Описание задания |
Повторите дословно часть текста о белорусской нации: всё, начиная со слов «Тут надо понимать, что» и вплоть до слов «говорит оно страшное.».

Раздел документа |
Тут надо понимать, что прогресс существует, только если не впихивать его в рамки нашей теперешней жизни. Можно даже говорить о регрессе интеллектуализированной части населения. Потому что о регрессе так называемых людей простых и «некнижных» говорить не приходится. Безмолвное большинство безмолвно всегда. И не дай бог, когда оно говорит. Потому что говорит оно страшное.

— Но, чтобы «раскодировать белорусов», надо для начала понимать, что они из себя представляют.

— Нация у нас есть, только выглядит она не так, как этого хотелось бы многим прогрессивно настроенным людям. Она другая.

Делая книгу «Белорусы: от тутэйших к нации», я стала изучать и сравнивать белорусский фольклор, а именно сказки XIX века, и прикладывала их к более поздним временам, анализировала письма белорусского интеллигента 1940-х годов, затем современные блоги. Я пыталась отследить, какие максимы белорусского сознания остались более или менее в неприкосновенности, что добавилось, а что изменилось.

Фрагмент данных |
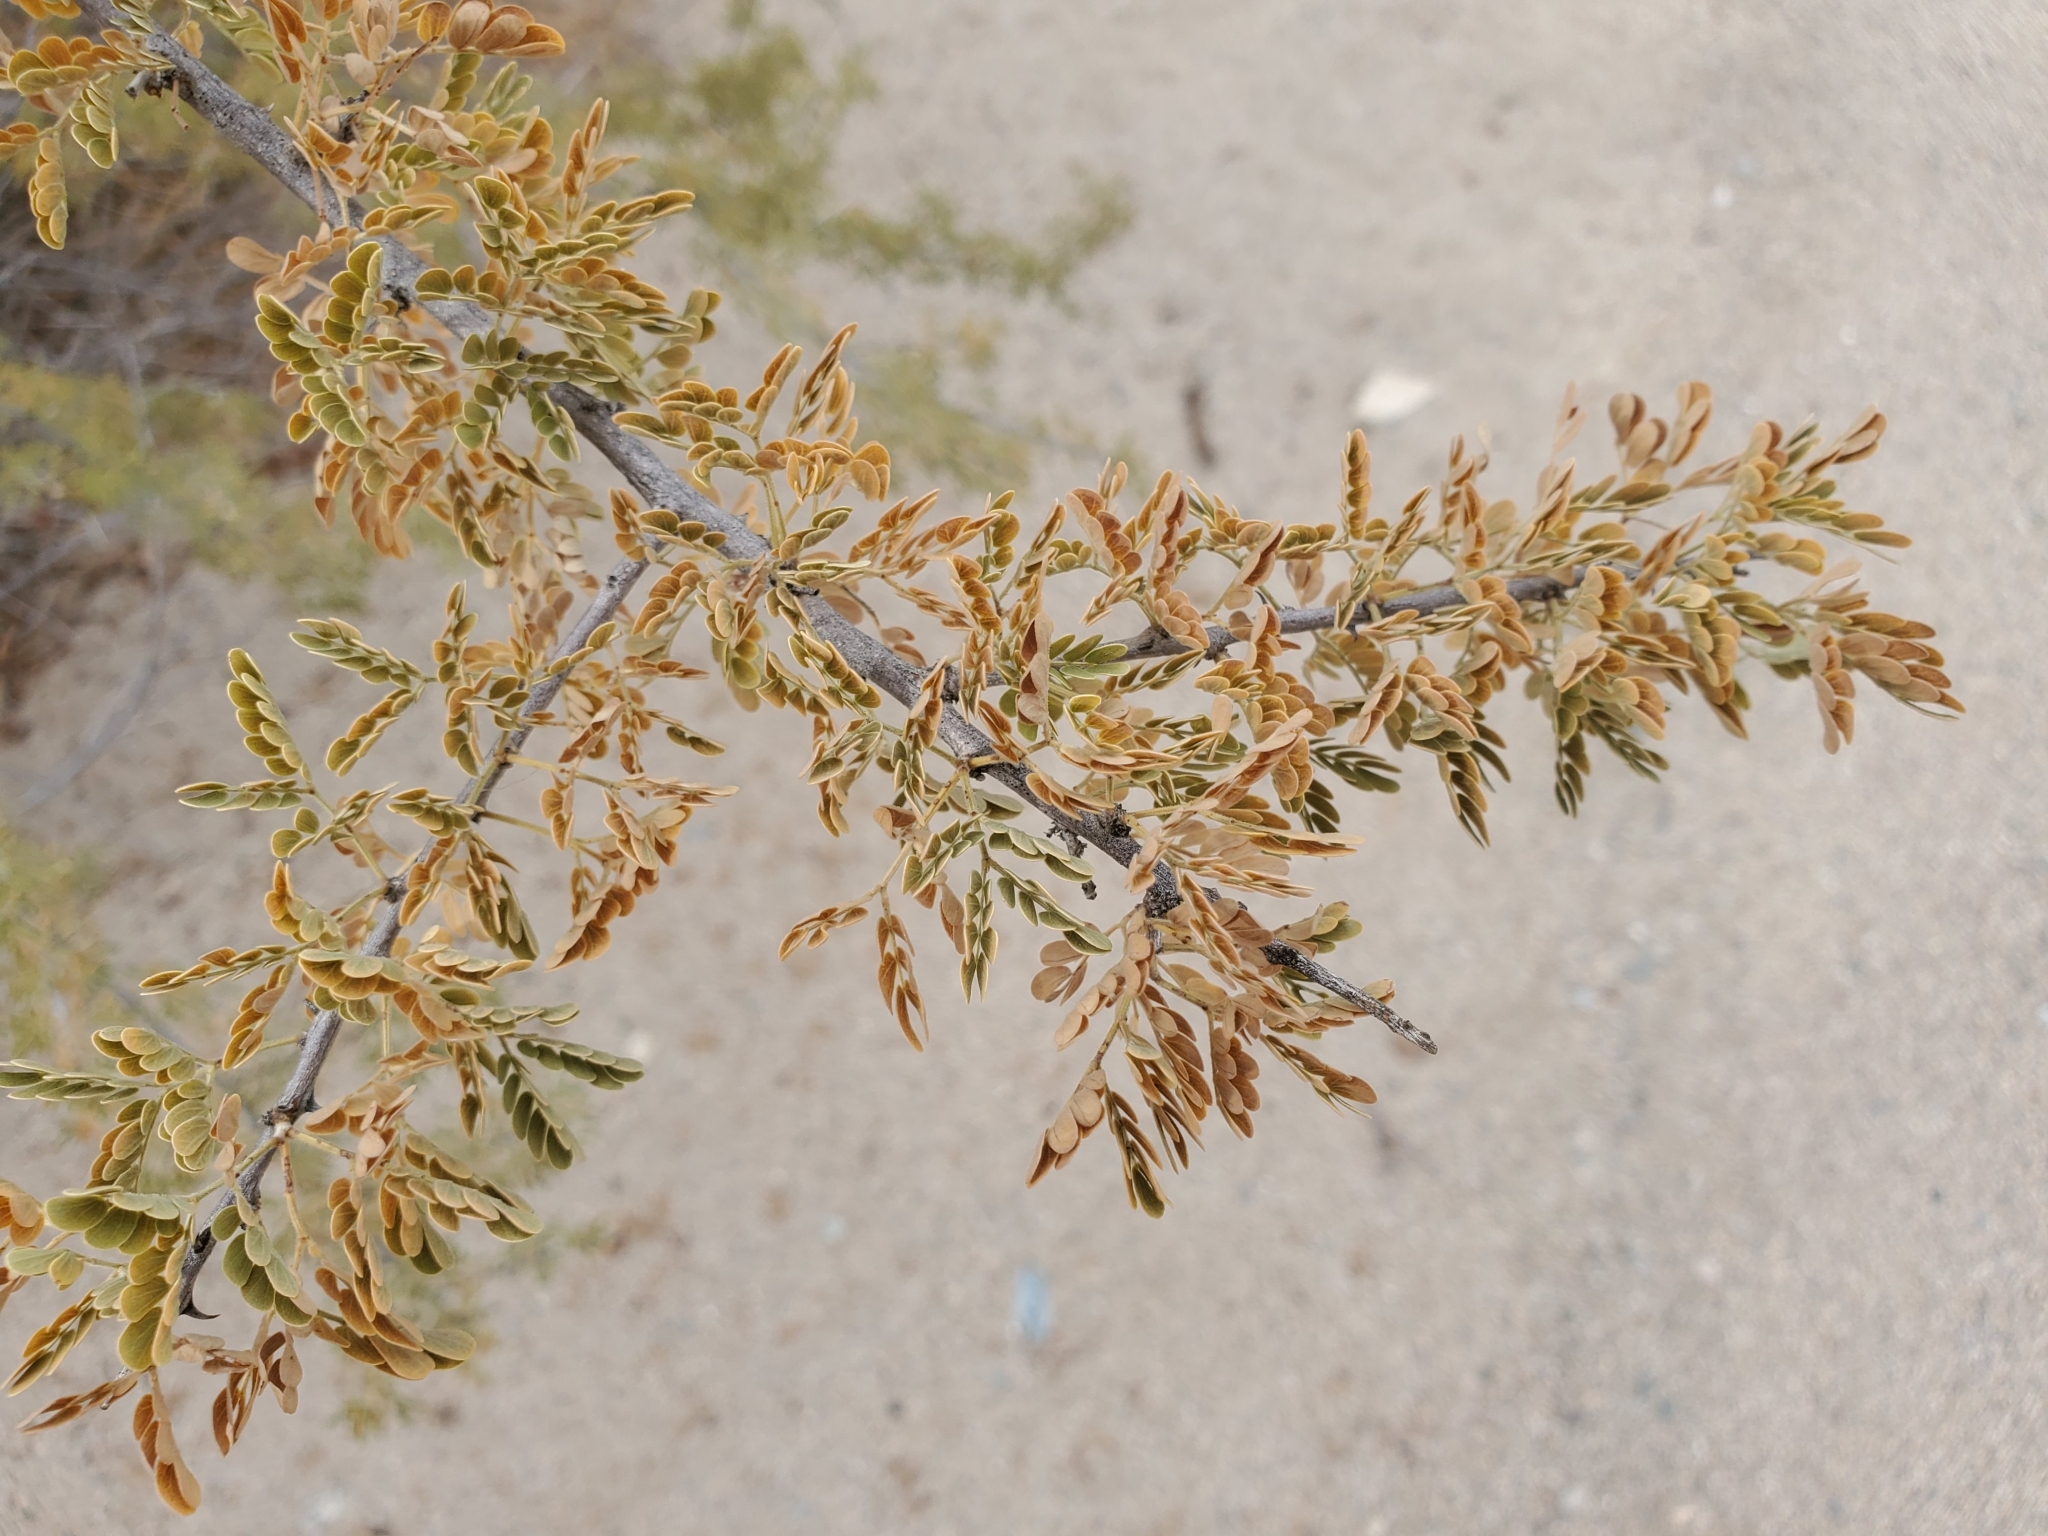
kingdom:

Полный ответ |
Тут надо понимать, что прогресс существует, только если не впихивать его в рамки нашей теперешней жизни. Можно даже говорить о регрессе интеллектуализированной части населения. Потому что о регрессе так называемых людей простых и «некнижных» говорить не приходится. Безмолвное большинство безмолвно всегда. И не дай бог, когда оно говорит. Потому что говорит оно страшное.